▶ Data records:
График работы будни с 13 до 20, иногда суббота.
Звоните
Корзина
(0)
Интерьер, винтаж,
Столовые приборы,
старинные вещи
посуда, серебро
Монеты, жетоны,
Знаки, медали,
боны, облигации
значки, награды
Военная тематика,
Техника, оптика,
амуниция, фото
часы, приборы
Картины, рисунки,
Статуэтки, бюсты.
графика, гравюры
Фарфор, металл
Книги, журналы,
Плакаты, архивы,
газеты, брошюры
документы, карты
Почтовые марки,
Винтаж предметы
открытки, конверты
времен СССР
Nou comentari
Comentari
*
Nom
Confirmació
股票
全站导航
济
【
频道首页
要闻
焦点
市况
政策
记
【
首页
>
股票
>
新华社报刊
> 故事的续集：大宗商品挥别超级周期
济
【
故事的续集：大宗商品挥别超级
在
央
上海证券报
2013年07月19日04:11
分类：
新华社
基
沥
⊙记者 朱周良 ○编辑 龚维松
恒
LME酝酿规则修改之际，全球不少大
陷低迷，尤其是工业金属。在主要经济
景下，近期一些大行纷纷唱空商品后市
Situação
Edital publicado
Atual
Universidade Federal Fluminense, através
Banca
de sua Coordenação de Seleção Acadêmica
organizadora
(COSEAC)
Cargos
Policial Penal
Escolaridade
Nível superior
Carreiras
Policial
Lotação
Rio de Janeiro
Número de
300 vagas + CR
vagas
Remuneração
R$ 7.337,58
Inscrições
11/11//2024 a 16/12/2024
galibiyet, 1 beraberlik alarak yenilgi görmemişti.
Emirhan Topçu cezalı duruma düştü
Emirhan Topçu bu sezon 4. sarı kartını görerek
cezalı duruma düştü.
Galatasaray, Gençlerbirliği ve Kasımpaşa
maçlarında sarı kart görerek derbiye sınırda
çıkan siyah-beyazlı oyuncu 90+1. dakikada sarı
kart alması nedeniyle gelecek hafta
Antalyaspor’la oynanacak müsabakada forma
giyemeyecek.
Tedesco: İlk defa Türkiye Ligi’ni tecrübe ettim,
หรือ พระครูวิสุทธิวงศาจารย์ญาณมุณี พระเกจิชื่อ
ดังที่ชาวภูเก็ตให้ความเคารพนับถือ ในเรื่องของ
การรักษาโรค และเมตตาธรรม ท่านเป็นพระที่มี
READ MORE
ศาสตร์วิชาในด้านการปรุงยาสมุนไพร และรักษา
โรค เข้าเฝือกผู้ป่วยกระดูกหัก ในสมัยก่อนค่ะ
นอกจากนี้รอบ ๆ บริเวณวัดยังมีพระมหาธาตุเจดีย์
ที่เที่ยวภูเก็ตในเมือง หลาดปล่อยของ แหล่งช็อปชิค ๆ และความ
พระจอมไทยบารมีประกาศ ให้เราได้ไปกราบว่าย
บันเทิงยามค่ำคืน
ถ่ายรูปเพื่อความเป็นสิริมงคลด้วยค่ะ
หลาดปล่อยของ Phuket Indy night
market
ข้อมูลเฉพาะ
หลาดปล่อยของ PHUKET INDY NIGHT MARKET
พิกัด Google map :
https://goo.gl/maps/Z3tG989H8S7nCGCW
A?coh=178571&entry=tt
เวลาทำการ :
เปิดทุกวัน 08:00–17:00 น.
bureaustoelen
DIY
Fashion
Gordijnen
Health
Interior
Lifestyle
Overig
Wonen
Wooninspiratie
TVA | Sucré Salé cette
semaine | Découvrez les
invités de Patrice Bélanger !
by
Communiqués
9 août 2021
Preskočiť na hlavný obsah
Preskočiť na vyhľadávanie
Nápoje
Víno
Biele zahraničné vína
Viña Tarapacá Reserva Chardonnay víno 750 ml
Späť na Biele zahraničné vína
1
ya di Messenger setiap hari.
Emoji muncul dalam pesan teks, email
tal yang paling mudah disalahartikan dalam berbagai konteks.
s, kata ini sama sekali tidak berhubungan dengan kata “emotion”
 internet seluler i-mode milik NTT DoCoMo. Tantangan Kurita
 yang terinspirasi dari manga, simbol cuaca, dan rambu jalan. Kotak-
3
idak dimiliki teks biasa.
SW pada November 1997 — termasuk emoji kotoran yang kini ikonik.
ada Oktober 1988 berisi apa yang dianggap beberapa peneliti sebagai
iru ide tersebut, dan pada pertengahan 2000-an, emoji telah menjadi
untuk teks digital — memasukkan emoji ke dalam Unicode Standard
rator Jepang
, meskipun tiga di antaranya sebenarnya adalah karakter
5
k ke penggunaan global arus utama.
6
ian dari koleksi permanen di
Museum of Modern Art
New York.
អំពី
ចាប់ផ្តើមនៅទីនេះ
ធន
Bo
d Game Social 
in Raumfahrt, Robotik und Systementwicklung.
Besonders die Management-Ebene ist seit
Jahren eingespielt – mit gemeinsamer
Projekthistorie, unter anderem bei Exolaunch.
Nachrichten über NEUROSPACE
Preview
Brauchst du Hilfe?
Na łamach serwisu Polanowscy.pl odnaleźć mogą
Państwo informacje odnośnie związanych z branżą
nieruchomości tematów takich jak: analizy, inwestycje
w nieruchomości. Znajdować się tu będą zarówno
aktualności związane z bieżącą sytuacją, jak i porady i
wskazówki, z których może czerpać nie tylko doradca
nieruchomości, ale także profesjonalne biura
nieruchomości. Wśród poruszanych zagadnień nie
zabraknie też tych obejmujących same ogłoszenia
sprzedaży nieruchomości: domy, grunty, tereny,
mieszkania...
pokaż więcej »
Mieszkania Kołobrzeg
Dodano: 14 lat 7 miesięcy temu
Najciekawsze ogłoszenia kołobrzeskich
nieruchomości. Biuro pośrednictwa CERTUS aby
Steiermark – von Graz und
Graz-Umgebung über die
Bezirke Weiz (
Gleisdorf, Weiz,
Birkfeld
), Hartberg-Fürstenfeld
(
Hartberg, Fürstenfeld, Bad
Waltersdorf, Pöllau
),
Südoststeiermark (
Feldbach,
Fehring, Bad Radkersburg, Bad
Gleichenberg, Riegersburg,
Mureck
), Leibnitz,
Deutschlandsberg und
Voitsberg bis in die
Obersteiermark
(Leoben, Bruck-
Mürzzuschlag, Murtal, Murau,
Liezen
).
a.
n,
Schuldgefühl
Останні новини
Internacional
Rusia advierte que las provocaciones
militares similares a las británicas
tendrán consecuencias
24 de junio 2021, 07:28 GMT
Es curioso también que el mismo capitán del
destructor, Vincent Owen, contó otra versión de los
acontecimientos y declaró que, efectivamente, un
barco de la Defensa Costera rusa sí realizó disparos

▶ EXERCISE AIM: What you return must be the lines above that run from the line with "времен СССР" to the line with "การรักษาโรค และเมตตาธรรม ท่านเป็นพระที่มี", inclusive, each copied exactly.

▶ ANSWER FOR THE TASK:
времен СССР
Nou comentari
Comentari
*
Nom
Confirmació
股票
全站导航
济
【
频道首页
要闻
焦点
市况
政策
记
【
首页
>
股票
>
新华社报刊
> 故事的续集：大宗商品挥别超级周期
济
【
故事的续集：大宗商品挥别超级
在
央
上海证券报
2013年07月19日04:11
分类：
新华社
基
沥
⊙记者 朱周良 ○编辑 龚维松
恒
LME酝酿规则修改之际，全球不少大
陷低迷，尤其是工业金属。在主要经济
景下，近期一些大行纷纷唱空商品后市
Situação
Edital publicado
Atual
Universidade Federal Fluminense, através
Banca
de sua Coordenação de Seleção Acadêmica
organizadora
(COSEAC)
Cargos
Policial Penal
Escolaridade
Nível superior
Carreiras
Policial
Lotação
Rio de Janeiro
Número de
300 vagas + CR
vagas
Remuneração
R$ 7.337,58
Inscrições
11/11//2024 a 16/12/2024
galibiyet, 1 beraberlik alarak yenilgi görmemişti.
Emirhan Topçu cezalı duruma düştü
Emirhan Topçu bu sezon 4. sarı kartını görerek
cezalı duruma düştü.
Galatasaray, Gençlerbirliği ve Kasımpaşa
maçlarında sarı kart görerek derbiye sınırda
çıkan siyah-beyazlı oyuncu 90+1. dakikada sarı
kart alması nedeniyle gelecek hafta
Antalyaspor’la oynanacak müsabakada forma
giyemeyecek.
Tedesco: İlk defa Türkiye Ligi’ni tecrübe ettim,
หรือ พระครูวิสุทธิวงศาจารย์ญาณมุณี พระเกจิชื่อ
ดังที่ชาวภูเก็ตให้ความเคารพนับถือ ในเรื่องของ
การรักษาโรค และเมตตาธรรม ท่านเป็นพระที่มี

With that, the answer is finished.